**What the task requires**
Leave out all pictures. Return exactly the lines from the top of the material through the line containing "index dip: (374, 437)".

+ + +

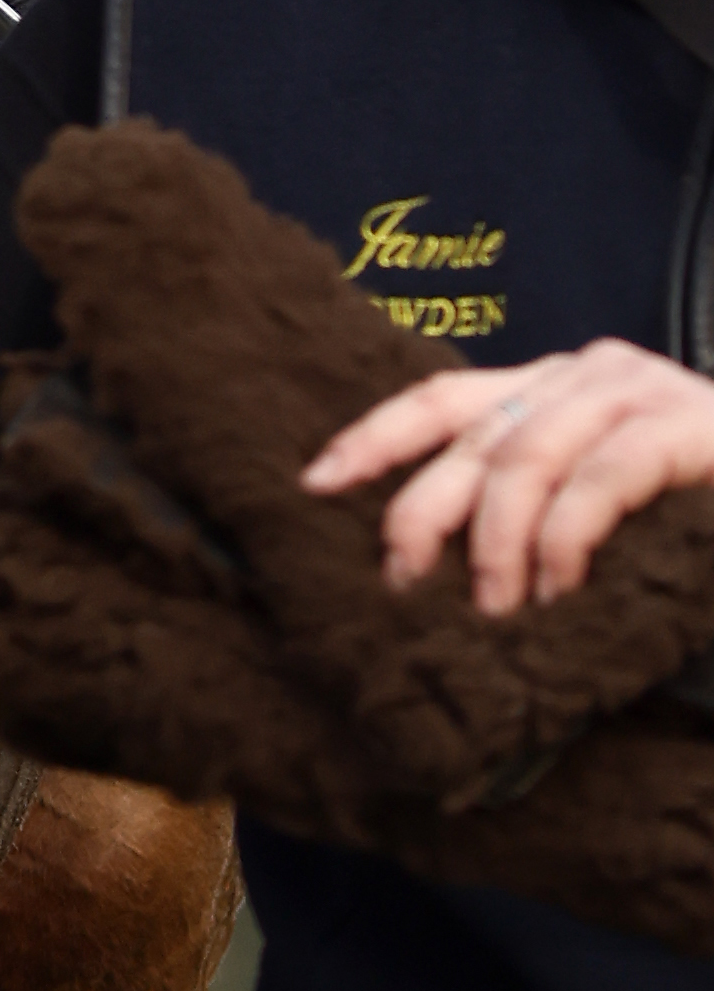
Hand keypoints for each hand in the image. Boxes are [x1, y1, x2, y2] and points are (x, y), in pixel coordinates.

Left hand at [302, 337, 713, 613]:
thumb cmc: (705, 499)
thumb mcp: (610, 498)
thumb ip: (544, 508)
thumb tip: (454, 573)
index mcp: (556, 387)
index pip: (441, 399)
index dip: (374, 437)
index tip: (315, 482)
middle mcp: (585, 376)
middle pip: (472, 438)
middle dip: (424, 514)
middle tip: (402, 584)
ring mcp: (637, 394)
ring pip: (526, 459)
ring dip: (497, 545)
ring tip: (492, 614)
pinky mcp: (685, 429)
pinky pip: (601, 479)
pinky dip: (568, 538)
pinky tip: (556, 590)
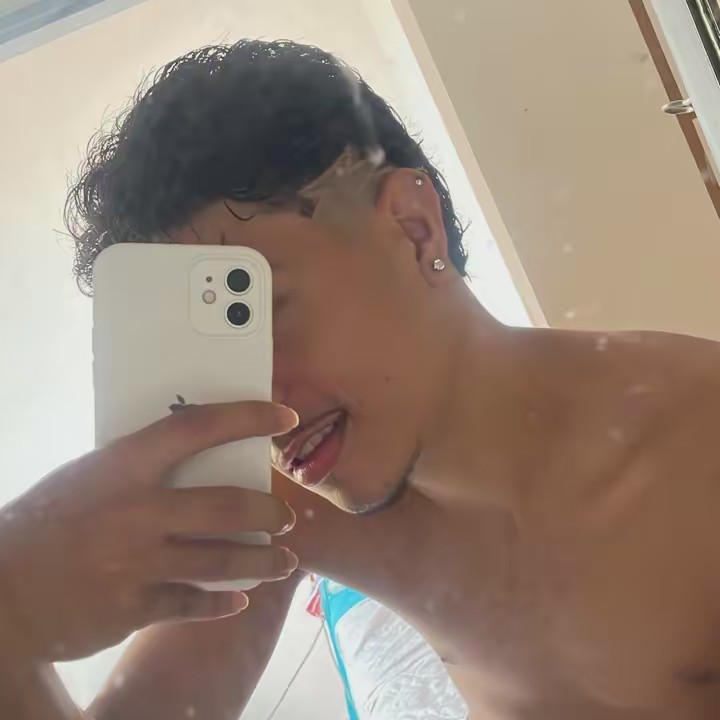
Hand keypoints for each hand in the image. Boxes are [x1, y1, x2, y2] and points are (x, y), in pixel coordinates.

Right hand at [0, 402, 298, 662]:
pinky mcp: (132, 608)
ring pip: (223, 562)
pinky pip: (194, 604)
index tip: (283, 416)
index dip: (247, 417)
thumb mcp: (88, 478)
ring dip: (264, 562)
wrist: (0, 591)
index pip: (197, 427)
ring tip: (283, 561)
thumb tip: (194, 457)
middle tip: (286, 516)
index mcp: (122, 468)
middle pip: (227, 506)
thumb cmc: (45, 524)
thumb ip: (138, 469)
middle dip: (269, 512)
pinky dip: (222, 603)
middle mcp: (136, 513)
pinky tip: (238, 600)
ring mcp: (136, 563)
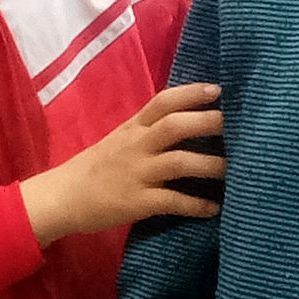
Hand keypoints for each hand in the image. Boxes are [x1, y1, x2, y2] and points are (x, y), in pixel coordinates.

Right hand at [22, 82, 224, 246]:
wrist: (62, 197)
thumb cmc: (96, 168)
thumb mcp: (120, 140)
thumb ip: (148, 130)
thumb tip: (189, 121)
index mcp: (132, 128)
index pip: (163, 102)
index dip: (191, 93)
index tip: (218, 90)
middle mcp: (136, 146)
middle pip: (175, 126)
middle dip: (207, 123)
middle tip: (237, 124)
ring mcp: (136, 173)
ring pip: (179, 163)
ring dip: (210, 165)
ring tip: (234, 169)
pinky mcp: (136, 202)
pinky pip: (172, 201)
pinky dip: (196, 205)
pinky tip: (213, 208)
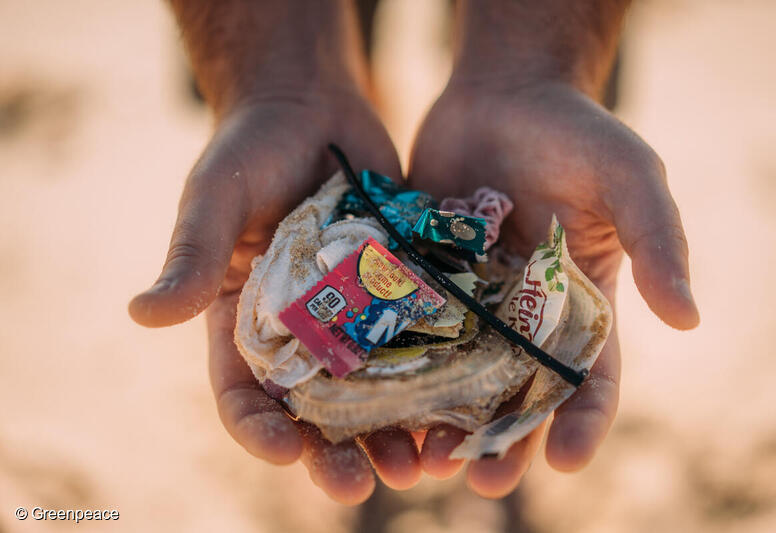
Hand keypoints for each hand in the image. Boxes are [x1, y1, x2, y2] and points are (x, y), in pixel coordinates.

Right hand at [129, 88, 441, 503]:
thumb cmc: (249, 149)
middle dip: (337, 452)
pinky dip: (439, 375)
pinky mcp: (399, 289)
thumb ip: (193, 256)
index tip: (288, 454)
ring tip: (424, 463)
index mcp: (245, 323)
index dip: (261, 431)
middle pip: (317, 410)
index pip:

+ + +

**Reply to the task**
Hand keypoints for each hand in the image. Boxes are [x1, y1, x2, y2] and points are (x, y), in pixel coordinates.

Left hand at [302, 337, 713, 613]:
thumb cmc: (705, 499)
thumb mcp: (610, 498)
thumb ip: (544, 508)
thumb tip: (454, 573)
index mcp: (556, 387)
index pip: (441, 399)
index dip: (374, 437)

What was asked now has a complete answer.